Accepting payments is a serious business. Anyone not familiar with PCI rules should take the time to check out:
https://www.pcisecuritystandards.org/merchants/ (general merchant info)
https://www.pcisecuritystandards.org/smb/ (geared to inform small businesses)
There are mainly three ways to process payments:
1. Payment collection is taken care of by 3rd party, (ex. Paypal, Authorize.Net, FirstData, etc) With this method, NO credit card information is accepted by your site. This is the most secure (ie. LEAST LIABILITY for you). Companies given as examples, this is their business, they take most of the liability, they know what rules/guidelines are in place, they are up to date on things. Let them deal with it. Save the headaches! (and yes, you CAN do it an keep it from looking "amateurish", I'm dealing with this now.) NOTE. SSL is NOT needed with this route, but depending on how you are handling checkout, you may want it. (ex. we have the Authorize.Net checkout showing in a lightbox on our site, so we like our final checkout to show secured to the customers).

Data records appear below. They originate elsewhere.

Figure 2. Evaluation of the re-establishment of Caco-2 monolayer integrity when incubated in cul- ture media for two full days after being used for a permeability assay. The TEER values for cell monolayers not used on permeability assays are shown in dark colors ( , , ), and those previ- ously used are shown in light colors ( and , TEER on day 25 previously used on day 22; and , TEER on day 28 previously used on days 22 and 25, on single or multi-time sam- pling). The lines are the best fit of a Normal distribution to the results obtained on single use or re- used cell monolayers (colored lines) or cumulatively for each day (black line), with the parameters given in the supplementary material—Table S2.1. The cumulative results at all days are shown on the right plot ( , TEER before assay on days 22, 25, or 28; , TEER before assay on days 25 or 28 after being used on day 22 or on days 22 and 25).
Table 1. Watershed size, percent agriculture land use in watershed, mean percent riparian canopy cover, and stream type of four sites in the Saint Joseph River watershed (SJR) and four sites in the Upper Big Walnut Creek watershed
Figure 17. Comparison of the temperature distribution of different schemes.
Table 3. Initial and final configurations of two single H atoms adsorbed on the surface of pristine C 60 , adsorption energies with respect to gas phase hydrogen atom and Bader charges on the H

2. You use SSL, you have a checkout page on your site where you collect their payment data. Behind the scenes your server sends that off to the payment processor and gets a result (either accepted or declined, with other data too), then you site completes the order. With this route, you need to be aware of security for your site, not only physical, but electronically. You have now become the winkest link on Identity theft issues other than what the customer may do.
3. You collect the credit card information, you either store it, or transmit it to be manually processed. DO NOT DARE go this route until you are FULLY aware of the information at the links I gave above. Just to much to go over.

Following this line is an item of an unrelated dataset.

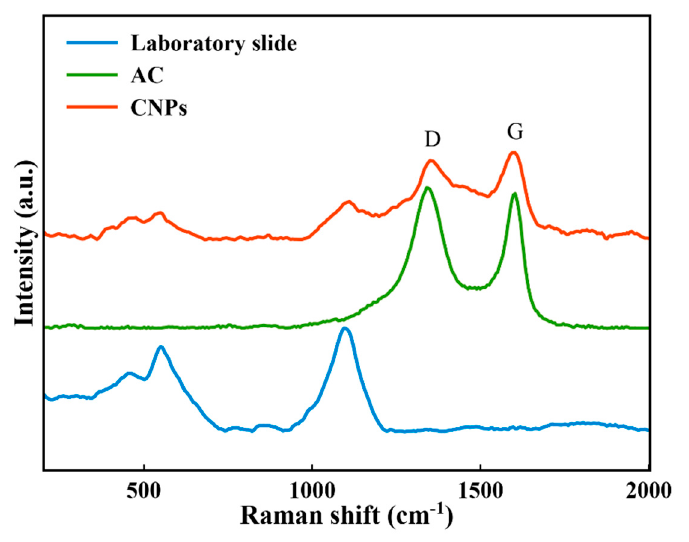
Figure 7. Size distribution of the synthesized CNPs.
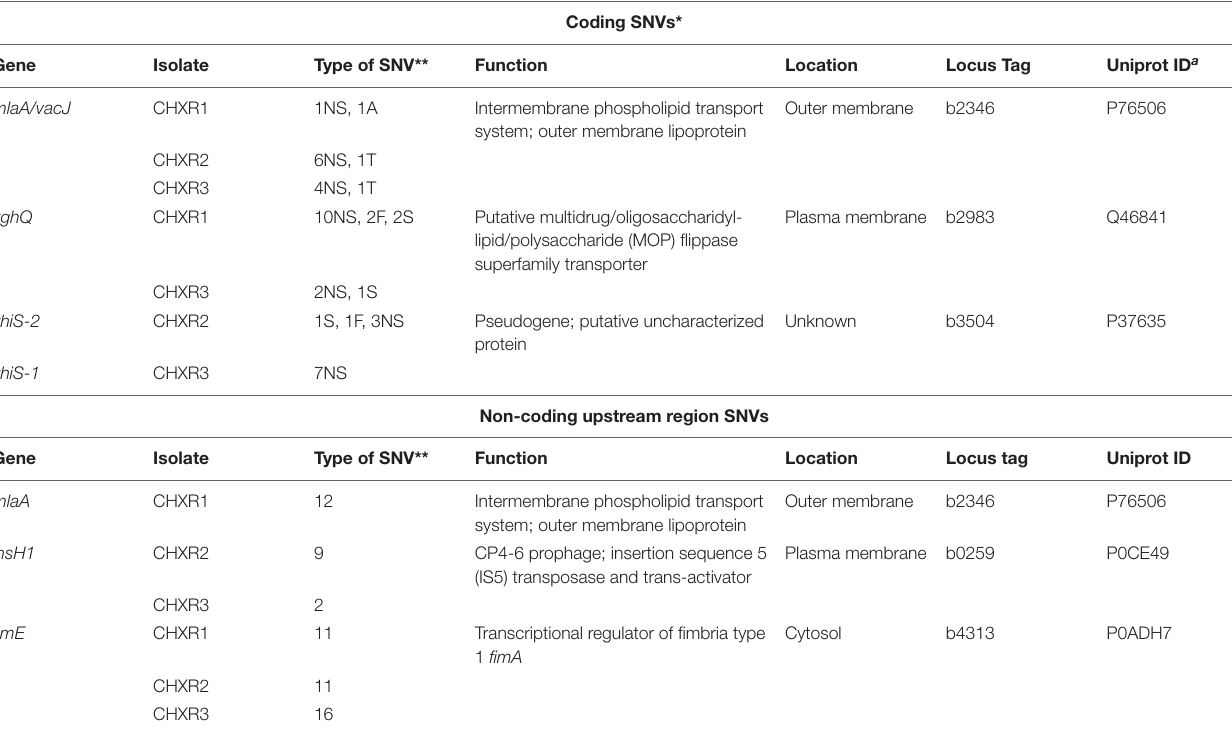
TABLE 4 | A summary of repetitive coding and non-coding SNVs identified from CHX-adapted genomes sequenced in this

How not to do it: Take the credit card information on a non-secure site, then submit that form via non secure link to a third party form processing company, that both e-mails RAW text the information as well as saves a copy (again raw text) to a database. This is like the trifecta of Payment processing failure. I actually saw a company doing this! I told them unless the payment part was taken off line immediately, I wouldn't do work for them.
A lot of people don't think about what the worse could happen is. Ask a lawyer. Someone determines that their credit card information was compromised by you, while the credit card companies are getting way nice at refunding money to their card holders, people value their time, you can get sued for loss of time, their cost to hire lawyer, their paying for a service for identy theft monitoring for a year.
Still not seem bad? Oh, I payed $5000 to that person.... What if you have 1000 customers. Word gets out, you can be liable for all of them to hae identity theft monitoring, audits of their purchases, and lets face it, there are going to be those people who will try to claim stuff they bought, they didn't. Not to mention, on top of all this, if you merchant account provider finds out... Time to switch providers and/or change business names...
Overkill? exaggeration? Nope, real live examples of what I have seen happen to companies doing things wrong (other than that figure of $5000, that I don't know how much got paid, just know they had to pay all customers that learned of the security breach.)